Voor het vaststellen van de aard en omvang van buitenlandse rechtspersonen in Nederland is er gebruik gemaakt van de gegevens van de Kamer van Koophandel Nederland (hierna: KvK), de Belastingdienst en het Kadaster. Uit de gegevens van de KvK blijkt dat per 14 maart 2006 er in totaal 6.051 buitenlandse rechtspersonen stonden ingeschreven, exclusief dubbeltellingen. In totaal staan er in Nederland bij de Kamers van Koophandel 1.285.061 rechtspersonen geregistreerd. In mei 2003 stonden er, exclusief nevenvestigingen, 5.144 buitenlandse rechtspersonen ingeschreven. Ten opzichte van mei 2003 betekent dit een stijging met ruim 900 buitenlandse rechtspersonen (een stijging van bijna 20%). Voorts blijkt uit de gegevens van de KvK (maart 2006) dat in totaal circa 64% van de in Nederland ingeschreven buitenlandse vennootschappen afkomstig zijn uit het EU-gebied. Ook kan uit de gegevens worden afgeleid dat Engelse vennootschappen het meeste zijn ingeschreven bij de Kamers van Koophandel (2.590). Andere buitenlandse rechtspersonen die ook veel zijn ingeschreven zijn Antilliaanse en Arubaanse vennootschappen (865), vennootschappen naar het recht van de staat Delaware (391), Duitse vennootschappen (390) en Belgische vennootschappen (401). Wanneer de resultaten van maart 2006 worden vergeleken met mei 2003, dan valt een grote stijging van het aantal Engelse vennootschappen waar te nemen (een stijging van 1.345 in 2003 naar 2.590 in 2006).

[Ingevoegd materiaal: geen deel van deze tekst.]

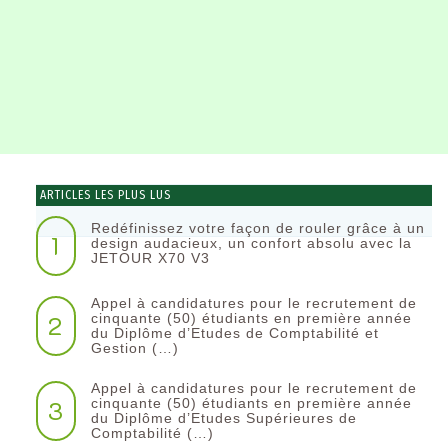
ARTICLES LES PLUS LUS
Redéfinissez votre façon de rouler grâce à un
1
design audacieux, un confort absolu avec la
JETOUR X70 V3
Appel à candidatures pour le recrutement de
2
cinquante (50) étudiants en première année
du Diplôme d’Etudes de Comptabilité et
Gestion (…)
Appel à candidatures pour le recrutement de
3
cinquante (50) étudiants en première année
du Diplôme d’Etudes Supérieures de
Comptabilité (…)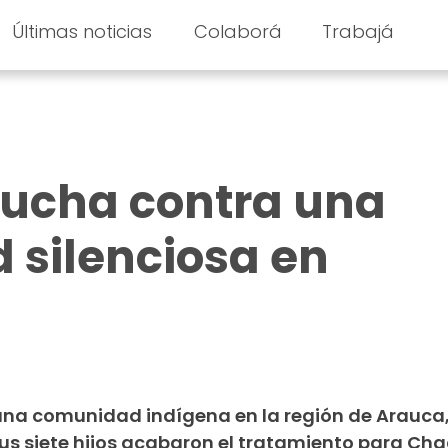
Últimas noticias
Colaborá
Trabajá
lucha contra una
 silenciosa en
una comunidad indígena en la región de Arauca
sus siete hijos acabaron el tratamiento para Ch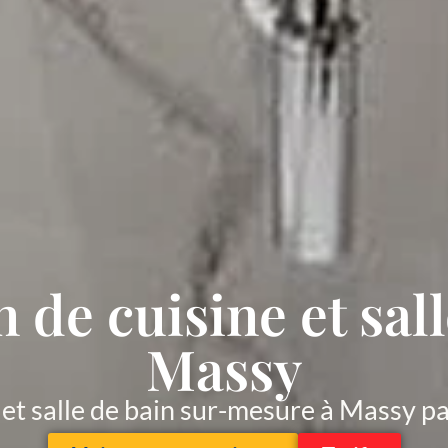
 de cuisine et sall
Massy
et salle de bain sur-mesure à Massy pa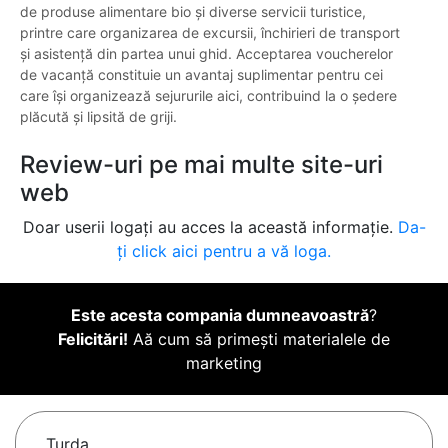
de produse alimentare bio și diverse servicii turistice,
printre care organizarea de excursii, închirieri de transport
și asistență din partea unui ghid. Acceptarea voucherelor
de vacanță constituie un avantaj suplimentar pentru cei
care își organizează sejururile aici, contribuind la o ședere
plăcută și lipsită de griji.
Review-uri pe mai multe site-uri
web
Doar userii logați au acces la această informație.
Da-
ți click aici pentru a vă loga.
Este acesta compania dumneavoastră
?
Felicitări!
Aă cum să primești materialele de
marketing
Turda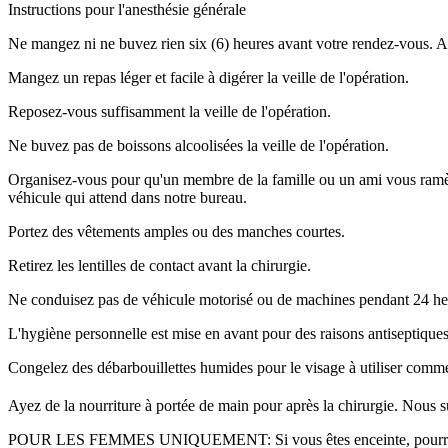
Instructions pour l'anesthésie générale
Ne mangez ni ne buvez rien six (6) heures avant votre rendez-vous. Ab
Mangez un repas léger et facile à digérer la veille de l'opération.
Reposez-vous suffisamment la veille de l'opération.
Ne buvez pas de boissons alcoolisées la veille de l'opération.
Organisez-vous pour qu'un membre de la famille ou un ami vous ramène
véhicule qui attend dans notre bureau.
Portez des vêtements amples ou des manches courtes.
Retirez les lentilles de contact avant la chirurgie.
Ne conduisez pas de véhicule motorisé ou de machines pendant 24 heur
L'hygiène personnelle est mise en avant pour des raisons antiseptiques
Congelez des débarbouillettes humides pour le visage à utiliser comme
Ayez de la nourriture à portée de main pour après la chirurgie. Nous
POUR LES FEMMES UNIQUEMENT: Si vous êtes enceinte, pourriez l'êtr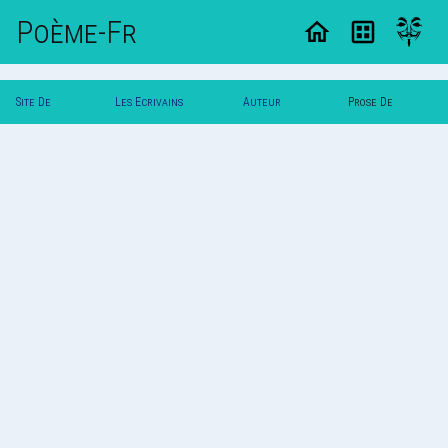
Poème-Fr
Site De
Les Ecrivains
Auteur
Prose De
Poemes
Poetes
Vautuit
Vautuit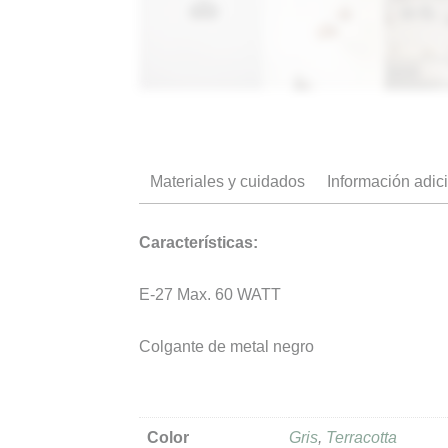
Materiales y cuidados
Información adic
Características:
E-27 Max. 60 WATT
Colgante de metal negro
Color
Gris
,
Terracotta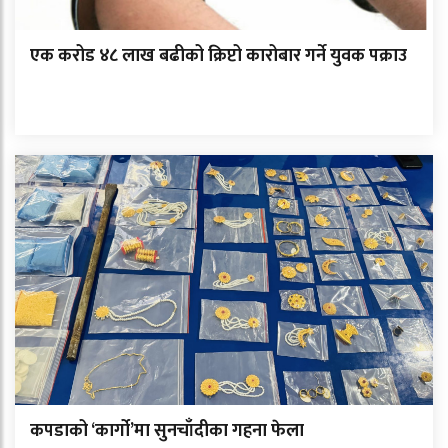
एक करोड ४८ लाख बढीको क्रिप्टो कारोबार गर्ने युवक पक्राउ
कपडाको ‘कार्गो’मा सुनचाँदीका गहना फेला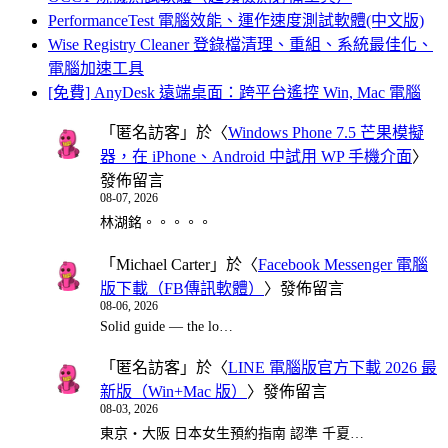
PerformanceTest 電腦效能、運作速度測試軟體(中文版)
Wise Registry Cleaner 登錄檔清理、重組、系統最佳化、
電腦加速工具
[免費] AnyDesk 遠端桌面：跨平台遙控 Win, Mac 電腦
「
匿名訪客
」於〈
Windows Phone 7.5 芒果模擬
器，在 iPhone、Android 中試用 WP 手機介面
〉
發佈留言
08-07, 2026
林湖銘。。。。。
「
Michael Carter
」於〈
Facebook Messenger 電腦
版下載（FB傳訊軟體）
〉發佈留言
08-06, 2026
Solid guide — the lo…
「
匿名訪客
」於〈
LINE 電腦版官方下載 2026 最
新版（Win+Mac 版）
〉發佈留言
08-03, 2026
東京・大阪 日本女生預約指南 認準 千夏…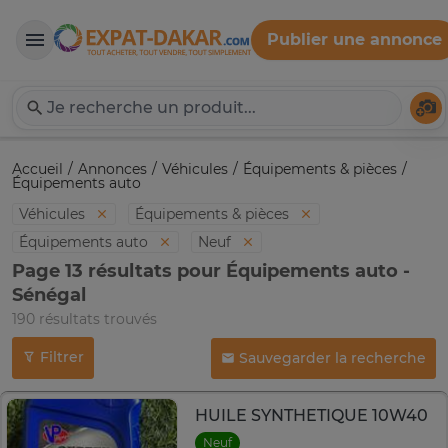
Publier une annonce
Expat-Dakar
Té
Accueil
Annonces
Véhicules
Équipements & pièces
Équipements auto
Véhicules
Équipements & pièces
Équipements auto
Neuf
Page 13 résultats pour Équipements auto -
Sénégal
190 résultats trouvés
Filtrer
Sauvegarder la recherche
HUILE SYNTHETIQUE 10W40
Neuf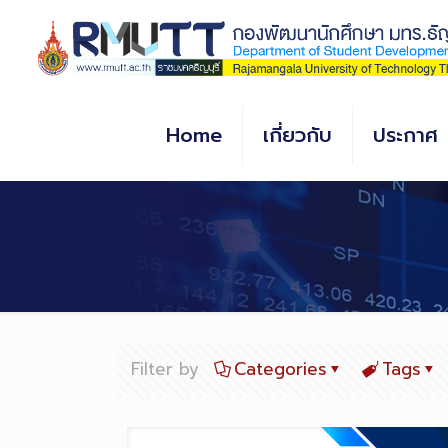
Skip
to
Content
Home
เกี่ยวกับ
ประกาศ
Filter by
Categories
Tags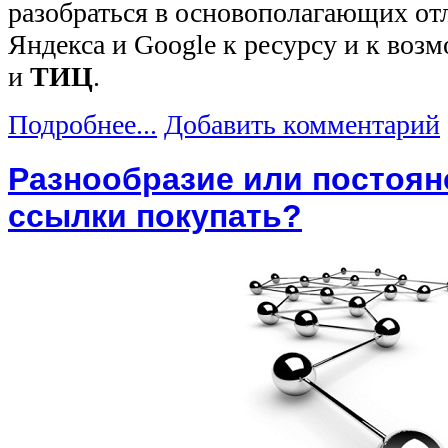
разобраться в основополагающих от
Яндекса и Google к ресурсу и к воз
и
ТИЦ
.
Подробнее...
Добавить комментарий
Разнообразие или постоян
ссылки покупать?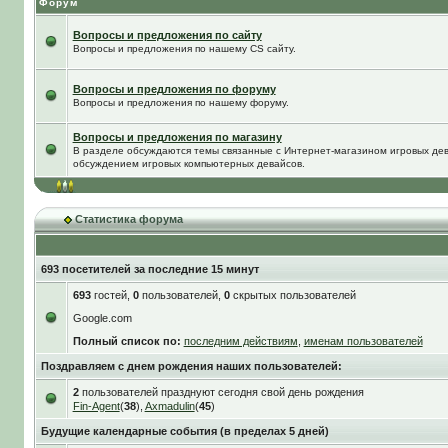
Форум
Вопросы и предложения по сайту
Вопросы и предложения по нашему CS сайту.
Вопросы и предложения по форуму
Вопросы и предложения по нашему форуму.
Вопросы и предложения по магазину
В разделе обсуждаются темы связанные с Интернет-магазином игровых дева
обсуждением игровых компьютерных девайсов.
Статистика форума
693 посетителей за последние 15 минут
693
гостей,
0
пользователей,
0
скрытых пользователей
Google.com
Полный список по:
последним действиям
,
именам пользователей
Поздравляем с днем рождения наших пользователей:
2
пользователей празднуют сегодня свой день рождения
Fin-Agent
(
38
),
Axmadulin
(
45
)
Будущие календарные события (в пределах 5 дней)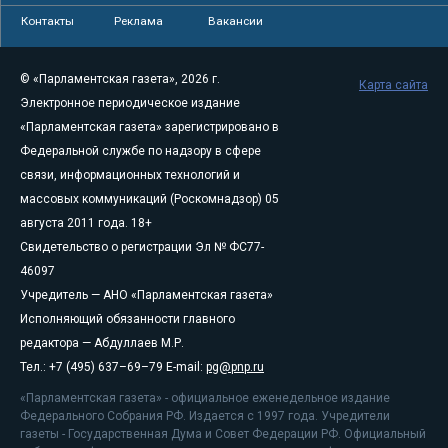
Контакты
Реклама
Вакансии
© «Парламентская газета», 2026 г.
Карта сайта
Электронное периодическое издание
«Парламентская газета» зарегистрировано в
Федеральной службе по надзору в сфере
связи, информационных технологий и
массовых коммуникаций (Роскомнадзор) 05
августа 2011 года. 18+
Свидетельство о регистрации Эл № ФС77-
46097
Учредитель — АНО «Парламентская газета»
Исполняющий обязанности главного
редактора — Абдуллаев М.Р.
Тел.: +7 (495) 637–69–79 E-mail:
pg@pnp.ru
«Парламентская газета» - официальное еженедельное издание
Федерального Собрания РФ. Издается с 1997 года. Учредители
газеты - Государственная Дума и Совет Федерации РФ. Официальный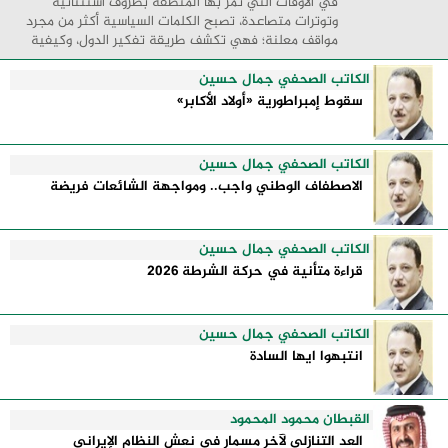
في الأوقات التي تمر بها المنطقة بظروف استثنائية
وتوترات متصاعدة، تصبح الكلمات السياسية أكثر من مجرد
مواقف معلنة؛ فهي تكشف طريقة تفكير الدول، وكيفية
إدارتها للأزمات، والحدود التي تفصل بين القوة ...
الكاتب الصحفي جمال حسين
سقوط إمبراطورية «أولاد الأكابر»
الكاتب الصحفي جمال حسين
الاصطفاف الوطني واجب.. ومواجهة الشائعات فريضة
الكاتب الصحفي جمال حسين
قراءة متأنية في حركة الشرطة 2026
الكاتب الصحفي جمال حسين
انتبهوا ايها السادة
القبطان محمود المحمود
العد التنازلي لآخر مسمار في نعش النظام الإيراني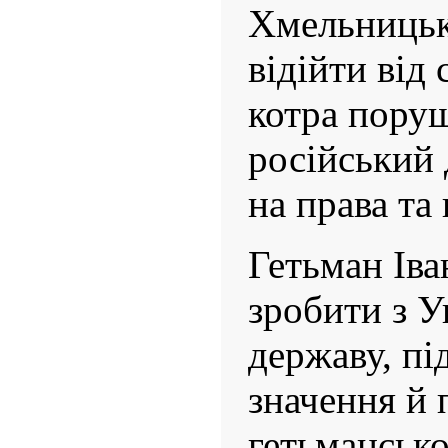
Хмельницьк
відійти від
котра поруш
російський 
на права та
Гетьман Іва
зробити з У
державу, пі
значення й
гетьманської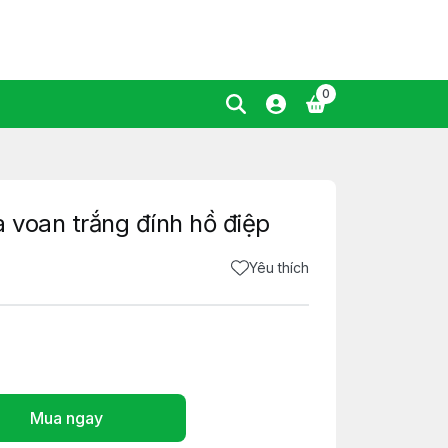
0
 voan trắng đính hồ điệp
Yêu thích
Mua ngay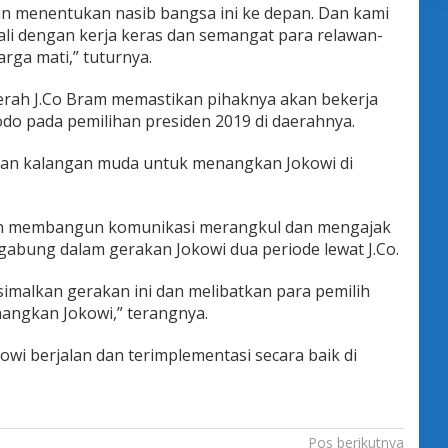
an menentukan nasib bangsa ini ke depan. Dan kami
bali dengan kerja keras dan semangat para relawan-
rga mati,” tuturnya.
erah J.Co Bram memastikan pihaknya akan bekerja
o pada pemilihan presiden 2019 di daerahnya.
an kalangan muda untuk menangkan Jokowi di
n membangun komunikasi merangkul dan mengajak
gabung dalam gerakan Jokowi dua periode lewat J.Co.
imalkan gerakan ini dan melibatkan para pemilih
ngkan Jokowi,” terangnya.
wi berjalan dan terimplementasi secara baik di
Pos berikutnya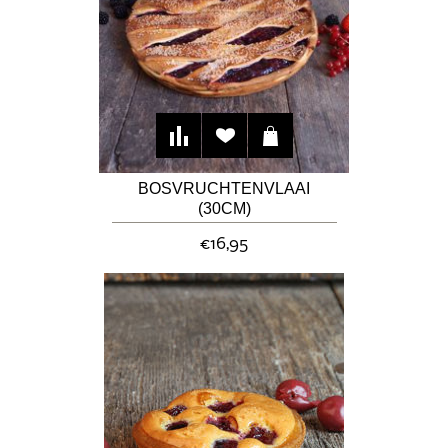
BOSVRUCHTENVLAAI
(30CM)
€16,95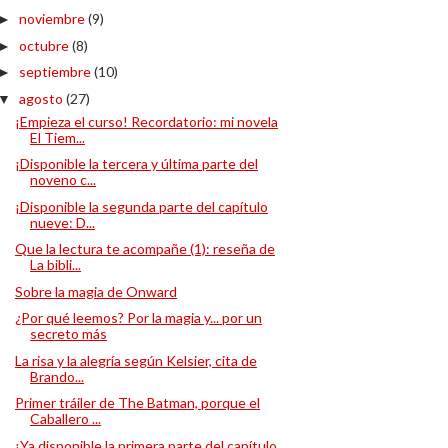
noviembre
(9)
►
octubre
(8)
►
septiembre
(10)
►
agosto
(27)
▼
¡Empieza el curso! Recordatorio: mi novela
El Tiem...
¡Disponible la tercera y última parte del
noveno c...
¡Disponible la segunda parte del capítulo
nueve: D...
Que la lectura te acompañe (1): reseña de
La bibli...
Sobre la magia de Onward
¿Por qué leemos? Por la magia y... por un
secreto más
La risa y la alegría según Kelsier, cita de
Brando...
Primer tráiler de The Batman, porque el
Caballero ...
¡Ya disponible la primera parte del capítulo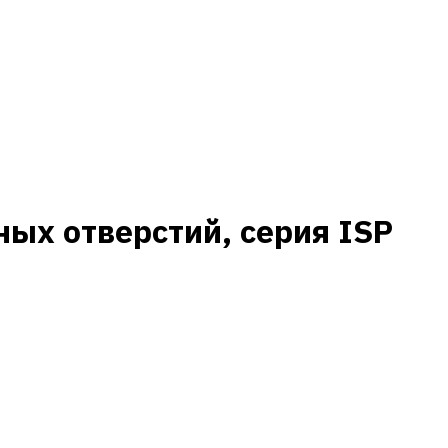
ых отверстий, серия ISP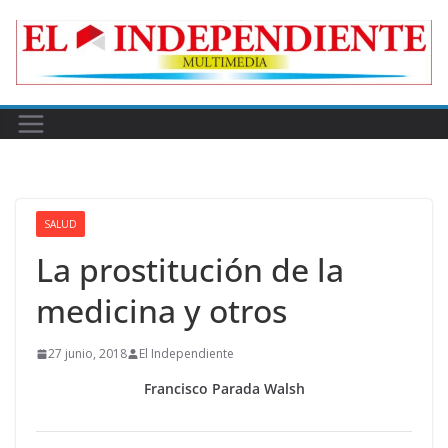
Skip
to
content
SALUD
La prostitución de la
medicina y otros
27 junio, 2018
El Independiente
Francisco Parada Walsh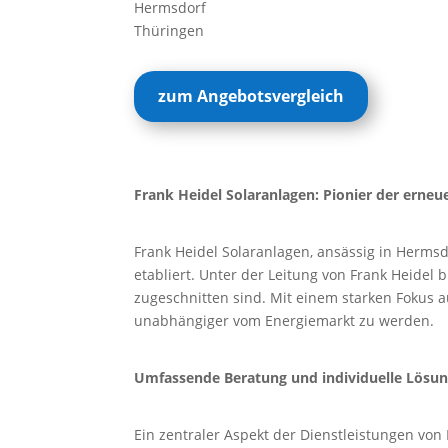
Hermsdorf
Thüringen
zum Angebotsvergleich
Frank Heidel Solaranlagen: Pionier der erneu
Frank Heidel Solaranlagen, ansässig in Hermsd
etabliert. Unter der Leitung von Frank Heide
zugeschnitten sind. Mit einem starken Fokus a
unabhängiger vom Energiemarkt zu werden.
Umfassende Beratung und individuelle Lösu
Ein zentraler Aspekt der Dienstleistungen von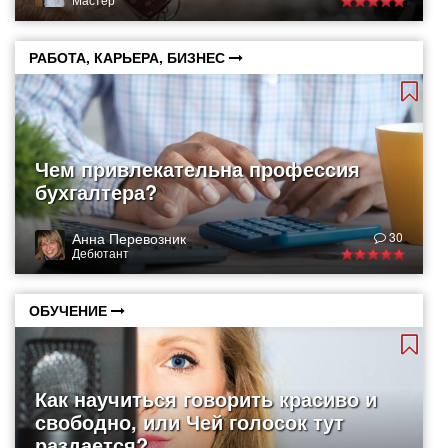
РАБОТА, КАРЬЕРА, БИЗНЕС
Чем привлекательна профессия
бухгалтера?
Анна Перевозник
30
Дебютант
ОБУЧЕНИЕ
Как научиться говорить красиво и
свободно, или Чей голосок тут
раздается?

Een andere bron zijn de gegevens van de Belastingdienst (2006). Er zijn grote verschillen geconstateerd tussen de aantallen rechtspersonen geregistreerd bij de KvK en bij de Belastingdienst. Deze verschillen zijn voor een groot deel te verklaren uit het feit dat de Belastingdienst andere criteria hanteert bij het registreren van buitenlandse rechtspersonen. Uit de gegevens blijkt dat de Duitse GmbH het meeste geregistreerd staat bij de Belastingdienst (20.194). Dit geldt ook voor de Engelse Limited (19.230). In vergelijking met andere buitenlandse rechtsvormen in de tabel staan deze twee rechtsvormen het meeste geregistreerd bij de Belastingdienst. Er kan derhalve op basis van deze gegevens worden geconstateerd dat Engelse vennootschappen veel staan geregistreerd bij zowel de KvK als de Belastingdienst. Daarnaast zijn er ook gegevens opgevraagd bij het Kadaster omtrent het aantal buitenlandse rechtspersonen dat in Nederland vastgoed op naam heeft staan en het aantal buitenlandse rechtspersonen dat

(14)

een hypothecaire lening heeft verstrekt. In totaal hebben in Nederland 264.489 rechtspersonen vastgoed op naam. Van deze rechtspersonen zijn er 1.702 in het buitenland opgericht (0.64%). Voor wat betreft de hypothecaire leningen zijn er 2.319 (1.06% van alle hypothecaire leningen) door een buitenlander (rechtspersonen en natuurlijke personen) aan een Nederlander verstrekt.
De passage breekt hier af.